I like to explain the "irreducible core" using the analogy of a bicycle: A bicycle has an irreducible core that requires a frame, two wheels, a motor mechanism (like legs on pedals), and a steering mechanism (like handle-bars attached to the front wheel). A bicycle also has a seat, but obviously you can ride a bike without a seat (though it wouldn't be very fun). So, while the seat sure helps a lot, it is not part of the irreducible core of a bike. Same could be said for light deflectors, etc. So the fact that a bike has a couple dispensable parts doesn't mean that there isn't an irreducible core to a bike.

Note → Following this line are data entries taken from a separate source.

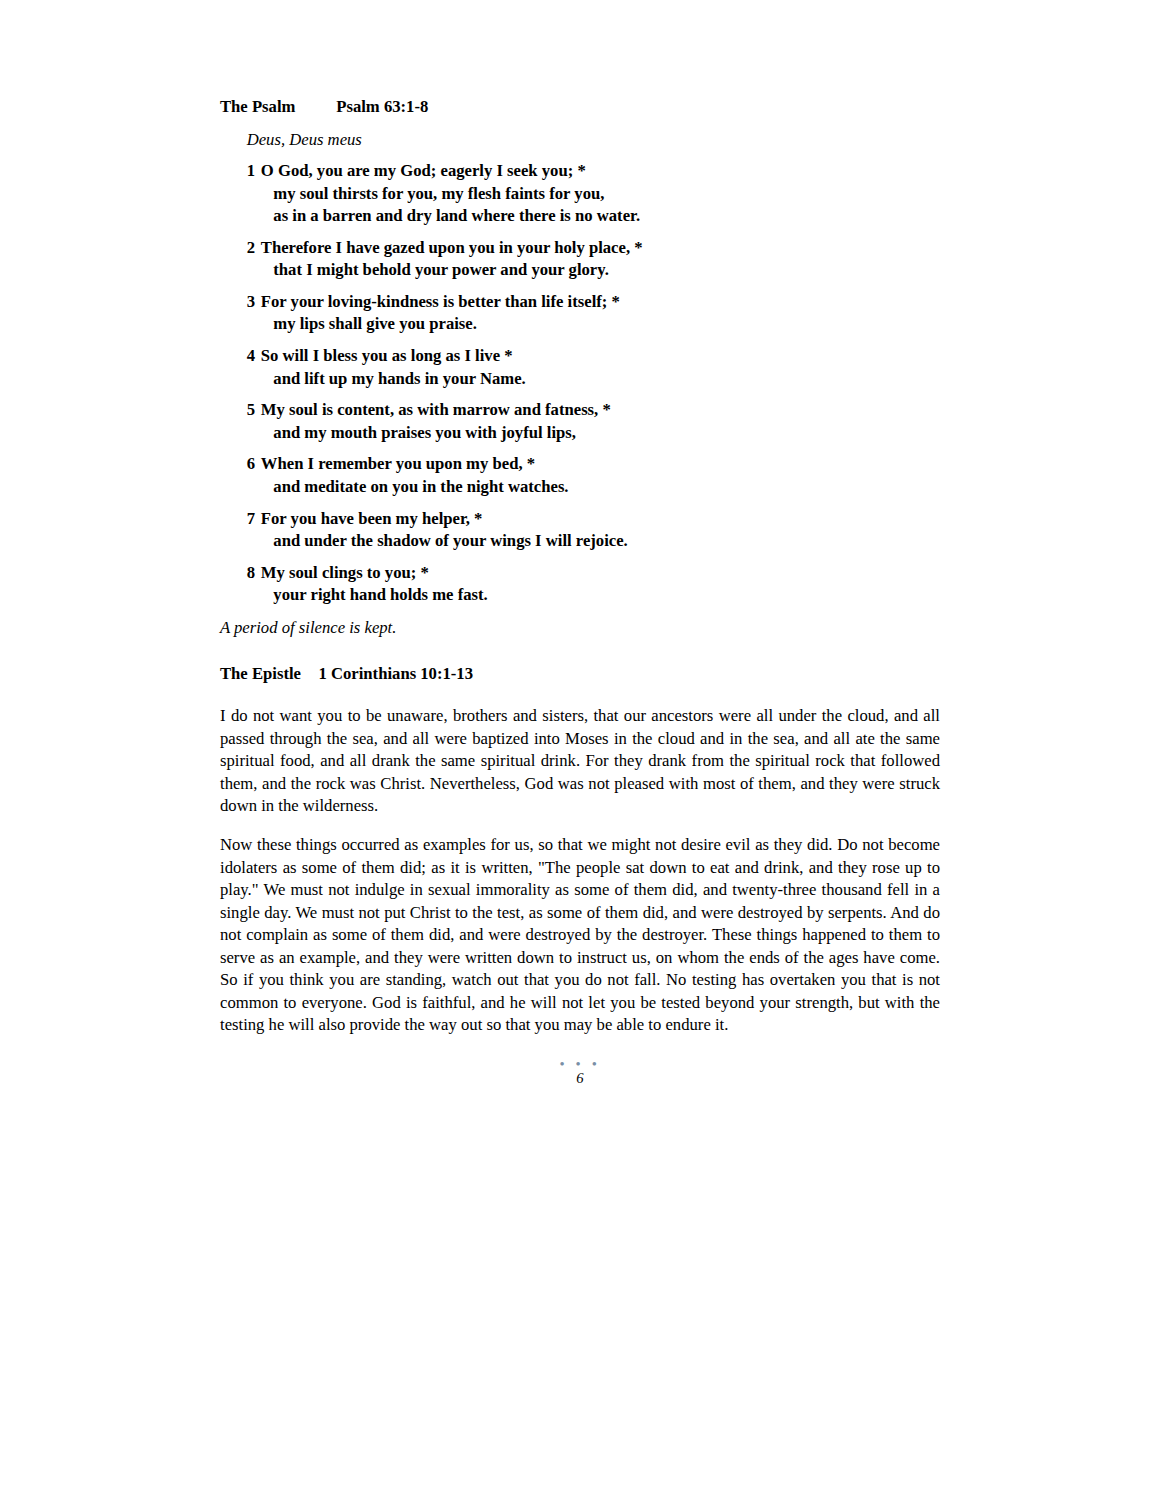The Psalm Psalm 63:1-8
Deus, Deus meus
1 O God, you are my God; eagerly I seek you; * my soul thirsts for you, my flesh faints for you, as in a barren and dry land where there is no water.
2 Therefore I have gazed upon you in your holy place, * that I might behold your power and your glory.
3 For your loving-kindness is better than life itself; * my lips shall give you praise.
4 So will I bless you as long as I live * and lift up my hands in your Name.
5 My soul is content, as with marrow and fatness, * and my mouth praises you with joyful lips,
6 When I remember you upon my bed, * and meditate on you in the night watches.
7 For you have been my helper, * and under the shadow of your wings I will rejoice.
8 My soul clings to you; * your right hand holds me fast.
A period of silence is kept.
The Epistle 1 Corinthians 10:1-13
I do not want you to be unaware, brothers and sisters, that our ancestors were all under the cloud, and all passed through the sea, and all were baptized into Moses in the cloud and in the sea, and all ate the same spiritual food, and all drank the same spiritual drink. For they drank from the spiritual rock that followed them, and the rock was Christ. Nevertheless, God was not pleased with most of them, and they were struck down in the wilderness.
Now these things occurred as examples for us, so that we might not desire evil as they did. Do not become idolaters as some of them did; as it is written, "The people sat down to eat and drink, and they rose up to play." We must not indulge in sexual immorality as some of them did, and twenty-three thousand fell in a single day. We must not put Christ to the test, as some of them did, and were destroyed by serpents. And do not complain as some of them did, and were destroyed by the destroyer. These things happened to them to serve as an example, and they were written down to instruct us, on whom the ends of the ages have come. So if you think you are standing, watch out that you do not fall. No testing has overtaken you that is not common to everyone. God is faithful, and he will not let you be tested beyond your strength, but with the testing he will also provide the way out so that you may be able to endure it.
• • • 6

In this regard, under Miller's style of argument, at the very least, the blood-clotting cascade of jawed fish and land-dwelling vertebrates might all share the parts seen in the diagram below, meaning that their blood-clotting cascade might have an irreducible core which looks like this (the diagram below basically shows the blood-clotting cascade of jawed-fish):

Figure 4: The blood-clotting cascade of jawed fish, which also represents the components of the blood-clotting cascade of land-dwelling vertebrates that Michael Behe argued formed an irreducibly complex core:

ICCore_BCC.jpg
(Information Sources for Figure: Of Pandas and People, Darwin's Black Box, Wikipedia, Barbara Forrest, Paul Gross, "Biochemistry by design," Trends in Biochemical Sciences, Vol. 32(7):301-310 (2007).)

By finding that both jawed vertebrates and land-dwelling vertebrates contain all of the above components -- the extrinsic pathway and everything "after the fork" -- Miller's arguments, at most, show that there is an irreducible core comprised of the components in the above diagram. Perhaps the intrinsic pathway of land-dwelling vertebrates (missing from this diagram) is not part of this irreducible core. If that's the case, this does not refute irreducible complexity for the rest of the system; it just shows that those components in the intrinsic pathway aren't indispensable to the system. The fact that land-dwelling vertebrates have an intrinsic pathway does NOT negate the existence of an irreducible core. Incidentally, this diagram contains all of the components which Behe said are part of the irreducible core. So Miller in no way refuted Behe.

Figure 5: This diagram shows the blood-clotting cascade of land-dwelling vertebrates. The red box shows the components that Michael Behe argues form the irreducibly complex core of the blood-clotting cascade. The green box shows the components which Ken Miller claims are dispensable to the blood-clotting cascade. Since the boxes don't overlap, it can be seen that Miller didn't even address Behe's arguments. In other words, none of Miller's comparative biochemistry examples of blood-clotting cascades in various species lacked any of the factors that Behe claimed were part of the irreducibly complex core. Nonetheless, Judge Jones had the temerity to rule that "scientists in peer-reviewed publications have refuted Professor Behe's predication about the alleged irreducible complexity of the blood-clotting cascade."

Diagram_BeheRed_Green.jpg
(Information sources for figure: Of Pandas and People, Darwin's Black Box, Wikipedia, Barbara Forrest, Paul Gross, "Biochemistry by design," Trends in Biochemical Sciences, Vol. 32(7):301-310 (2007).)